● Work instruction
Turn the text lines of all the items below into a single numbered list, leaving out blank lines and the pictures.

● Records shown
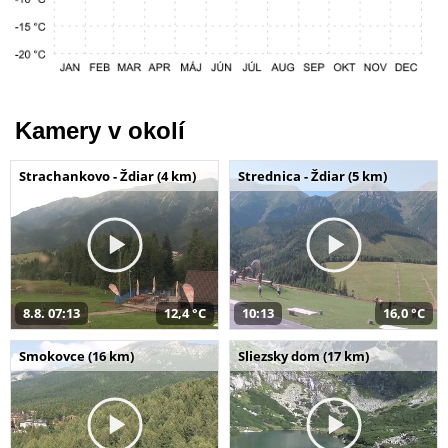
Kamery v okolí
Strachankovo - Ždiar (4 km)
Strednica - Ždiar (5 km)
8.8. 07:13
12,4 °C
10:13
16,0 °C
Smokovce (16 km)
Sliezsky dom (17 km)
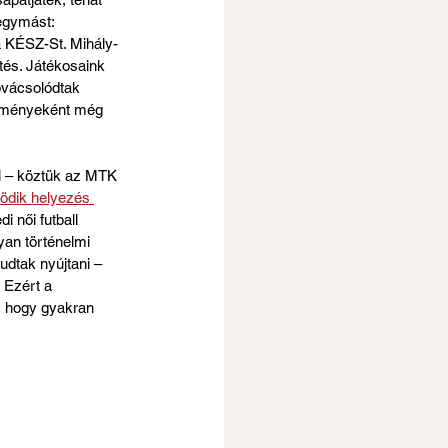
egymást: 
a KÉSZ-St. Mihály-
és. Játékosaink 
ovácsolódtak 
edményeként még 
l – köztük az MTK 
tödik helyezés 
 női futball 
yan történelmi 
udtak nyújtani – 
 Ezért a 
s, hogy gyakran 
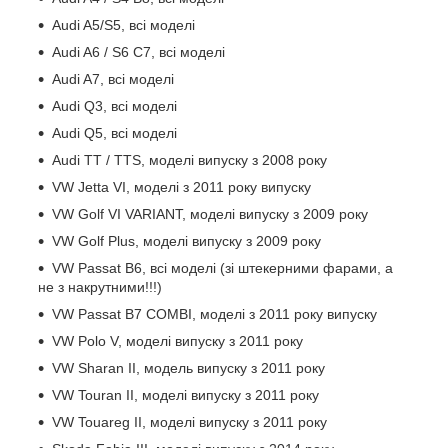
Audi A5/S5, всі моделі
Audi A6 / S6 C7, всі моделі
Audi A7, всі моделі
Audi Q3, всі моделі
Audi Q5, всі моделі
Audi TT / TTS, моделі випуску з 2008 року
VW Jetta VI, моделі з 2011 року випуску
VW Golf VI VARIANT, моделі випуску з 2009 року
VW Golf Plus, моделі випуску з 2009 року
VW Passat B6, всі моделі (зі штекерними фарами, а
не з накрутними!!!)
VW Passat B7 COMBI, моделі з 2011 року випуску
VW Polo V, моделі випуску з 2011 року
VW Sharan II, модель випуску з 2011 року
VW Touran II, моделі випуску з 2011 року
VW Touareg II, моделі випуску з 2011 року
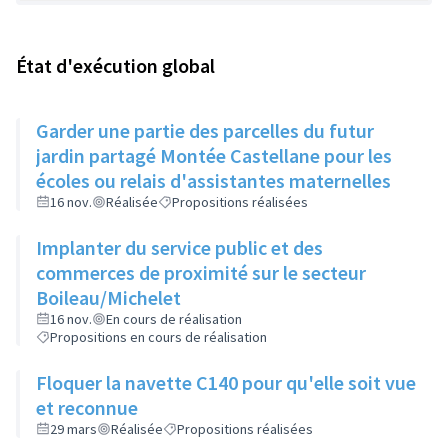
État d'exécution global
Garder une partie des parcelles du futur
jardin partagé Montée Castellane pour les
écoles ou relais d'assistantes maternelles
16 nov.
Réalisée
Propositions réalisées
Implanter du service public et des
commerces de proximité sur le secteur
Boileau/Michelet
16 nov.
En cours de réalisation
Propositions en cours de réalisation
Floquer la navette C140 pour qu'elle soit vue
et reconnue
29 mars
Réalisée
Propositions réalisées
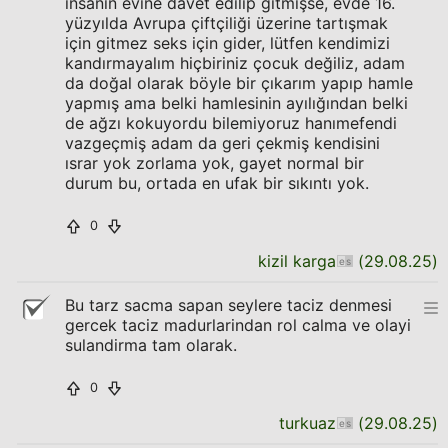
insanın evine davet edilip gitmişse, evde 16.
yüzyılda Avrupa çiftçiliği üzerine tartışmak
için gitmez seks için gider, lütfen kendimizi
kandırmayalım hiçbiriniz çocuk değiliz, adam
da doğal olarak böyle bir çıkarım yapıp hamle
yapmış ama belki hamlesinin ayılığından belki
de ağzı kokuyordu bilemiyoruz hanımefendi
vazgeçmiş adam da geri çekmiş kendisini
ısrar yok zorlama yok, gayet normal bir
durum bu, ortada en ufak bir sıkıntı yok.
0
kizil karga
(
29.08.25
)
Bu tarz sacma sapan seylere taciz denmesi
gercek taciz madurlarindan rol calma ve olayi
sulandirma tam olarak.
0
turkuaz
(
29.08.25
)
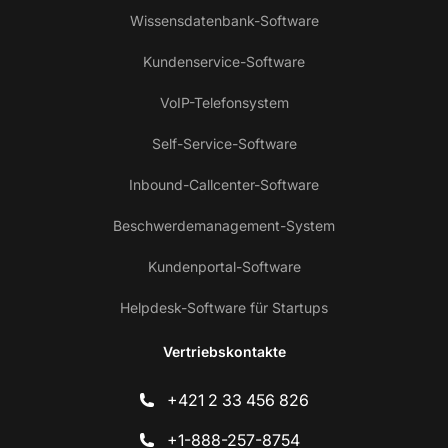
Wissensdatenbank-Software
Kundenservice-Software
VoIP-Telefonsystem
Self-Service-Software
Inbound-Callcenter-Software
Beschwerdemanagement-System
Kundenportal-Software
Helpdesk-Software für Startups
Vertriebskontakte
+421 2 33 456 826
+1-888-257-8754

● Written response
1. Kamery v okolí
2. Strachankovo - Ždiar (4 km)
3. Strednica - Ždiar (5 km)
4. 8.8. 07:13
5. 12,4 °C
6. 10:13
7. 16,0 °C
8. Smokovce (16 km)
9. Sliezsky dom (17 km)
10. egymást: 
11. a KÉSZ-St. Mihály-
12. és. Játékosaink 
13. ovácsolódtak 
14. edményeként még 
15. l – köztük az MTK 
16. tödik helyezés 
17.  női futball 
18. yan történelmi 
19. udtak nyújtani – 
20.  Ezért a 
21. s, hogy gyakran 
22. Audi A5/S5, всі моделі
23. Audi A6 / S6 C7, всі моделі
24. Audi A7, всі моделі
25. Audi Q3, всі моделі
26. Audi Q5, всі моделі
27. Audi TT / TTS, моделі випуску з 2008 року
28. VW Jetta VI, моделі з 2011 року випуску
29. VW Golf VI VARIANT, моделі випуску з 2009 року
30. VW Golf Plus, моделі випуску з 2009 року
31. VW Passat B6, всі моделі (зі штекерними фарами, а
32. не з накрутними!!!)
33. VW Passat B7 COMBI, моделі з 2011 року випуску
34. VW Polo V, моделі випуску з 2011 року
35. VW Sharan II, модель випуску з 2011 року
36. VW Touran II, моделі випуску з 2011 року
37. VW Touareg II, моделі випуску з 2011 року
38. État d'exécution global
39. Garder une partie des parcelles du futur
40. jardin partagé Montée Castellane pour les
41. écoles ou relais d'assistantes maternelles
42. 16 nov.
43. Réalisée
44. Propositions réalisées
45. Implanter du service public et des
46. commerces de proximité sur le secteur
47. Boileau/Michelet
48. 16 nov.
49. En cours de réalisation
50. Propositions en cours de réalisation
51. Floquer la navette C140 pour qu'elle soit vue
52. et reconnue
53. 29 mars
54. Réalisée
55. Propositions réalisées
56. insanın evine davet edilip gitmişse, evde 16.
57. yüzyılda Avrupa çiftçiliği üzerine tartışmak
58. için gitmez seks için gider, lütfen kendimizi
59. kandırmayalım hiçbiriniz çocuk değiliz, adam
60. da doğal olarak böyle bir çıkarım yapıp hamle
61. yapmış ama belki hamlesinin ayılığından belki
62. de ağzı kokuyordu bilemiyoruz hanımefendi
63. vazgeçmiş adam da geri çekmiş kendisini
64. ısrar yok zorlama yok, gayet normal bir
65. durum bu, ortada en ufak bir sıkıntı yok.
66. 0
67. kizil karga
68. (
69. 29.08.25
70. )
71. Bu tarz sacma sapan seylere taciz denmesi
72. gercek taciz madurlarindan rol calma ve olayi
73. sulandirma tam olarak.
74. 0
75. turkuaz
76. (
77. 29.08.25
78. )
79. Wissensdatenbank-Software
80. Kundenservice-Software
81. VoIP-Telefonsystem
82. Self-Service-Software
83. Inbound-Callcenter-Software
84. Beschwerdemanagement-System
85. Kundenportal-Software
86. Helpdesk-Software für Startups
87. Vertriebskontakte
88. +421 2 33 456 826
89. +1-888-257-8754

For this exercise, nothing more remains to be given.